Maintenance therapy with Revlimid was shown to increase progression-free… (National Institutes of…)
Lenalidomide, sold under the tradename Revlimid, significantly improves progression-free survival in patients with myeloma, according to three clinical trials published Wednesday. All three trials were so successful that the results were unblinded early and, in two of the three trials, patients receiving the placebo were switched to the active drug. But researchers also found that the drug doubled the risk of a second, independent cancer occurring, and it is not yet clear whether the drug produces an increase in overall survival. Moreover, the drug is quite expensive, more than $163,000 for a year of treatment, and there was no data indicating whether quality of life improved enough to justify the cost.
Multiple myeloma is a result of the accumulation of plasma cells -- a form of white blood cells -- in the bone marrow, where they interfere with production of healthy blood cells. It affects between 1 and 4 of every 100,000 people and accounts for about 1% of all U.S. cancers. It is more common in men than in women, and twice as common in blacks as in whites. Average survival is about three to four years, but newer treatments, such as high-dose drug therapy and bone-marrow transplants can extend survival to as long as seven years.
Researchers have been working to maintain remission after the initial treatment with drugs and transplants, known as maintenance therapy, but previous results were hindered by their toxic side effects and their failure to prolong survival. Thalidomide increased both progression-free survival and overall survival, but it was poorly tolerated and many patients stopped using it.
Lenalidomide is the next hope for maintenance therapy. It is an immune-modulating agent that kills abnormal cells in the bone marrow and helps bone marrow produce healthy cells.

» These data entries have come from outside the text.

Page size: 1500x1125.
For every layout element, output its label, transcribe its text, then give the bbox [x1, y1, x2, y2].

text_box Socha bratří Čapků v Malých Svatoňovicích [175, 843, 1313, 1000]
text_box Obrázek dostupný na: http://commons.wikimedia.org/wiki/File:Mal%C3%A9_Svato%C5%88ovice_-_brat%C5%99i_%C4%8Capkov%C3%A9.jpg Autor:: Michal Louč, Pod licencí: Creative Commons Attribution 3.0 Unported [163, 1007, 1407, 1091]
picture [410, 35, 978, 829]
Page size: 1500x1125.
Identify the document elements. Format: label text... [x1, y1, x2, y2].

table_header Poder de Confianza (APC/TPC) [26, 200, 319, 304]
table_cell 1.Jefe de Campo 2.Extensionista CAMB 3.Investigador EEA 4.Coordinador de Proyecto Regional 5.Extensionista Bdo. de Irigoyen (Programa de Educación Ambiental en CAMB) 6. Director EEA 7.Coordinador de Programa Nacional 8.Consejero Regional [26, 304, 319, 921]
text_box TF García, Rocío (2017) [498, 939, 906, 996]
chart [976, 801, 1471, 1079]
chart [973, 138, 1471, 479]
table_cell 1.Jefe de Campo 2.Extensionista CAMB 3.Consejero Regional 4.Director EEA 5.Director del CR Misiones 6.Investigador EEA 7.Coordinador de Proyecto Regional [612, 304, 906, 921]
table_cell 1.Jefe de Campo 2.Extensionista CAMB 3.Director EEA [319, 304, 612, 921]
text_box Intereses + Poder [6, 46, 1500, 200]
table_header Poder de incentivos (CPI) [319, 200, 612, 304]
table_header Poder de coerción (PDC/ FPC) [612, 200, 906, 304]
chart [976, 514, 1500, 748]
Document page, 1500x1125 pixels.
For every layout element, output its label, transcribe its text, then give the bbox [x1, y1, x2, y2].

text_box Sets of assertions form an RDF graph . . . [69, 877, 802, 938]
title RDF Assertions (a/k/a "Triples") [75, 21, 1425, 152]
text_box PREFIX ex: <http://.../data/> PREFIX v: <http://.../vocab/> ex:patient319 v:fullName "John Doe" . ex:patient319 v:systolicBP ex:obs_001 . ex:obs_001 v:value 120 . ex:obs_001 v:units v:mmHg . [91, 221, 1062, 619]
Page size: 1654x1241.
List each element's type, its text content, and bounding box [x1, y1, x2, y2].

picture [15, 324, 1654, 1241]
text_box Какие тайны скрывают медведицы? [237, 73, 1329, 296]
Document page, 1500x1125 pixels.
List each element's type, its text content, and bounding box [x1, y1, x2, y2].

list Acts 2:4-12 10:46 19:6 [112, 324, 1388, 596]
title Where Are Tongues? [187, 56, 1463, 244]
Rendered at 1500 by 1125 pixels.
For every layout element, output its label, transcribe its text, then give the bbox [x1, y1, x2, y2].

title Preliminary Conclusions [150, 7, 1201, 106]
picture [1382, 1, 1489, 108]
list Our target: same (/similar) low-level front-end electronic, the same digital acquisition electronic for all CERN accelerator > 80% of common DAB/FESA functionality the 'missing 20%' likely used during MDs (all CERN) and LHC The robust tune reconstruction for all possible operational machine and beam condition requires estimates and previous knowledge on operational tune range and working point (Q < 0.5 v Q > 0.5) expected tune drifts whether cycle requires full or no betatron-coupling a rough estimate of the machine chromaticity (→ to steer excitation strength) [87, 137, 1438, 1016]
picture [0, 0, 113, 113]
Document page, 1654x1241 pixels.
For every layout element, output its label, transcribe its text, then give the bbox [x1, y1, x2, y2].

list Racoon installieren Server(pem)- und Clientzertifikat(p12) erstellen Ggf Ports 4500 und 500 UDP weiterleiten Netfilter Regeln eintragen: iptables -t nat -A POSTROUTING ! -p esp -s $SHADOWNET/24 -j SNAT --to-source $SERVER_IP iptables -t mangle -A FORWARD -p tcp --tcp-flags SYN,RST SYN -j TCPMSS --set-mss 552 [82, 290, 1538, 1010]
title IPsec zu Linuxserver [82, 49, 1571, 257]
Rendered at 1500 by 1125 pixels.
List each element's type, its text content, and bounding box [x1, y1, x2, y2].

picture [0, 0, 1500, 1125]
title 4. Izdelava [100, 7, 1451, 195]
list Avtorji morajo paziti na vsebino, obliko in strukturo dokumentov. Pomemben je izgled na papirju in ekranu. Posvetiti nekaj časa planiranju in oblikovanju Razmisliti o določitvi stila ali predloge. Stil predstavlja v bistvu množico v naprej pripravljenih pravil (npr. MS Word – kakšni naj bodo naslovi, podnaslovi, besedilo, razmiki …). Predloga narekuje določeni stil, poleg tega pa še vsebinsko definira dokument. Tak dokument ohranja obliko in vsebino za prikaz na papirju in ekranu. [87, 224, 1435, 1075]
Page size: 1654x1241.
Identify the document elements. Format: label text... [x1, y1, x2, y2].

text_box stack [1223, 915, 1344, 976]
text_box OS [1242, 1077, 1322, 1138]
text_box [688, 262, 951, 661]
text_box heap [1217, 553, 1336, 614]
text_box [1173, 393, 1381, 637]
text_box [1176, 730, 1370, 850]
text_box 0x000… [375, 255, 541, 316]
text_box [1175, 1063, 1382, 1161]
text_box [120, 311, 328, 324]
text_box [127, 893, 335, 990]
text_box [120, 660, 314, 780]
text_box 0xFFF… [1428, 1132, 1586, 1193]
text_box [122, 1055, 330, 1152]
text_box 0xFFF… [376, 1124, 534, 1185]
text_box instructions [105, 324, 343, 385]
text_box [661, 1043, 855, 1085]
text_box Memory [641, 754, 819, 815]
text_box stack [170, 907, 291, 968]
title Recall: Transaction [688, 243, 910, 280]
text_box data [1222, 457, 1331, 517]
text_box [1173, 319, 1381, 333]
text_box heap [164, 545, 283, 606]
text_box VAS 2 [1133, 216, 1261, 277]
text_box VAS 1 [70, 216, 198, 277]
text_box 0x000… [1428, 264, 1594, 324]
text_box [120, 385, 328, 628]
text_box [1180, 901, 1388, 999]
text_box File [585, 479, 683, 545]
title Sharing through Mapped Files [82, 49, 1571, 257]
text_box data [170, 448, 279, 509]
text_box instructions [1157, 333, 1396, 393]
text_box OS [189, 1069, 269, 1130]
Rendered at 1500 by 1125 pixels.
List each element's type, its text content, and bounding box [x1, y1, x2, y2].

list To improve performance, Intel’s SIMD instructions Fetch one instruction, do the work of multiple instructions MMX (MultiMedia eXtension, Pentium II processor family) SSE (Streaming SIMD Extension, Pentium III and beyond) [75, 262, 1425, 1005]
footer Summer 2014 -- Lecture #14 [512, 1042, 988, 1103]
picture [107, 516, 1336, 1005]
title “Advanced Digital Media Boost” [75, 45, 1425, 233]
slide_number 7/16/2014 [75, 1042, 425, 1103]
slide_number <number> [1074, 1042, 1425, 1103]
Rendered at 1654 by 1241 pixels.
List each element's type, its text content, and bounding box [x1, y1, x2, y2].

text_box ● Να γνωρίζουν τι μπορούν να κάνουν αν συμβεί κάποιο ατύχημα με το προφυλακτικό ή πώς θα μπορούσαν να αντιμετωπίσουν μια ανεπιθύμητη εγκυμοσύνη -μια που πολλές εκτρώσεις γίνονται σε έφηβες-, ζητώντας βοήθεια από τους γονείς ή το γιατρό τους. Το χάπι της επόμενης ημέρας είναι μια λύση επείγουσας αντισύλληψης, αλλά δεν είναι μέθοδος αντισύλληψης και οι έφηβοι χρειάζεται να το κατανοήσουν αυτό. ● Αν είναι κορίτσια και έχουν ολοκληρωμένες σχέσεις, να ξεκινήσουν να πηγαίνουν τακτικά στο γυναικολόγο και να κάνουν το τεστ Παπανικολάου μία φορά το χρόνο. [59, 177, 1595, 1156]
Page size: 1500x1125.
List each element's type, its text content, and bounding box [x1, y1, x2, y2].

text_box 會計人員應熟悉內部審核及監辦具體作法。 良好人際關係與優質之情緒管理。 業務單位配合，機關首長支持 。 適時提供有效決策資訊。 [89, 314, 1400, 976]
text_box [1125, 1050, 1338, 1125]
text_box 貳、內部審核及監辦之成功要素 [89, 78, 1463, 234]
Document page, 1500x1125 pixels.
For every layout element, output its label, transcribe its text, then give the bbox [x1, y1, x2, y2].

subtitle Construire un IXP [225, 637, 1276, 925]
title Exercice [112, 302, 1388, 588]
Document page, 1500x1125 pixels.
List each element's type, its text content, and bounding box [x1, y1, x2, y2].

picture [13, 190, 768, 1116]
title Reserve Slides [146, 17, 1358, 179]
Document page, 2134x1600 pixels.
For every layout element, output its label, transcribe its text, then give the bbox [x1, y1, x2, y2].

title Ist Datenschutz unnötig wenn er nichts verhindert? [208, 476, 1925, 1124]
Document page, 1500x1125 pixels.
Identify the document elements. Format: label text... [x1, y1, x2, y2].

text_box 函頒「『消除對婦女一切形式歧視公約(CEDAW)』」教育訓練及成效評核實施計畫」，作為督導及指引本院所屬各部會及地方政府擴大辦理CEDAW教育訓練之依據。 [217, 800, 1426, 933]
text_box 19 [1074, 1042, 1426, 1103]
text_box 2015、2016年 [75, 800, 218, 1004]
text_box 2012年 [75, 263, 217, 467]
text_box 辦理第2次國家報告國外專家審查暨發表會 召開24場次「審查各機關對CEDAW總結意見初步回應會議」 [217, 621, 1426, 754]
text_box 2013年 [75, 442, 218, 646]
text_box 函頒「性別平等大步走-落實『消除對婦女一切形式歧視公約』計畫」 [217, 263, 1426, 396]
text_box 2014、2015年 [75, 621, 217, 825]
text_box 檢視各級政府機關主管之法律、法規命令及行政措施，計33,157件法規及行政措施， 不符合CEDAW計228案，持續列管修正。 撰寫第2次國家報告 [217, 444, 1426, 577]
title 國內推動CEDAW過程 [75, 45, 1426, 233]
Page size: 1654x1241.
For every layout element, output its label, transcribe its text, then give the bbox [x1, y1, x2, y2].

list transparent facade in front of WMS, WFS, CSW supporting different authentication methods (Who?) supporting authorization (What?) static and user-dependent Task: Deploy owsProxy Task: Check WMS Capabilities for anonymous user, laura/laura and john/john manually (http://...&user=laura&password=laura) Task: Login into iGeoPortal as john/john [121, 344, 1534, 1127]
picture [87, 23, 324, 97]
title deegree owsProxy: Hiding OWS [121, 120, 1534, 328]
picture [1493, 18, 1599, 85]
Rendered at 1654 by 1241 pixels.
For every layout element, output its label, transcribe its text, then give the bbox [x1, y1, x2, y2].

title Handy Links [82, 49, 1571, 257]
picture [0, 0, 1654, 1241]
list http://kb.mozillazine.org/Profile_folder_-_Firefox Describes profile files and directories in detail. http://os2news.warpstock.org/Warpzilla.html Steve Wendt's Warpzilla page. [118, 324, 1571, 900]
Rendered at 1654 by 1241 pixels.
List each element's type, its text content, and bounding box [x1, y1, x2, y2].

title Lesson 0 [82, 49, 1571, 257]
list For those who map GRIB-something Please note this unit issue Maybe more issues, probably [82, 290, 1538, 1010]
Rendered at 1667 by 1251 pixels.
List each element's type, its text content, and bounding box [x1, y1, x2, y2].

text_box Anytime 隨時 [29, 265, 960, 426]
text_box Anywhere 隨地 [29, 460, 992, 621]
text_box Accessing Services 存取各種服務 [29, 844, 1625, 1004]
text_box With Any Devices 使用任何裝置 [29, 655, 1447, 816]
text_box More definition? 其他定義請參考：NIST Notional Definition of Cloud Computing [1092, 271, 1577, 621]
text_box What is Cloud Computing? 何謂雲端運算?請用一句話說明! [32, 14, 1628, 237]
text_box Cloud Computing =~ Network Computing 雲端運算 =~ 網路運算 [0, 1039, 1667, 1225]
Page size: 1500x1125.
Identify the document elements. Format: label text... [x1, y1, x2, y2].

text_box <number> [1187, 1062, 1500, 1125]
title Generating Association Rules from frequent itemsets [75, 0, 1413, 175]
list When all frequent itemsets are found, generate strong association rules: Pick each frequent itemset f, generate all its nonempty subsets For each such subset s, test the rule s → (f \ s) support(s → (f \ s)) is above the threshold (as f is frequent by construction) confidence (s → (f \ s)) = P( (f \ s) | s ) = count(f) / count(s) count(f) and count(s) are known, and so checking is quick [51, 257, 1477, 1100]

Separate teams in France, Italy and at the Roswell Park Cancer Institute in Buffalo, N.Y., conducted clinical trials on patients who had undergone an initial remission. Two of the groups studied patients who had a bone-marrow transplant, giving those in remission either lenalidomide or a placebo. The third group studied patients who were ineligible for transplants, but who achieved initial remission with a combination of melphalan, prednisone and lenalidomide.
The teams reported in the New England Journal of Medicine that progression-free survival in the transplant patients increased from 21 months to 39 months in one group and from 23 months to 41 months in the other. In the group ineligible for transplants, progression-free survival increased from 14 months with placebo to 31 months with lenalidomide; in a subgroup that received maintenance therapy with melphalan and prednisone, the average was only 14 months. Three-year survival in all three trials ranged from 70% to 88%.
In an editorial in the same issue of the journal, Dr. Ashraf Z. Badros of the University of Maryland School of Medicine speculated that overall survival might improve with the drug once patients have been followed longer.
Side effects of the drug were manageable, but 9% to 27% of patients dropped out of the study because of problems. "The most surprising finding," Badros said, was a 7% to 8% incidence of second primary cancers in the lenalidomide groups compared with 3% to 4% in the placebo groups. Second cancers are a known risk with myeloma because of the use of potentially carcinogenic drugs to treat it, but this rate was unexpectedly high. Nonetheless, Badros said, the improved survival period in all three trials seems to outweigh the risk of secondary cancers.
Two of the studies were partially supported by Celgene, which manufactures Revlimid. The third was sponsored by the National Cancer Institute.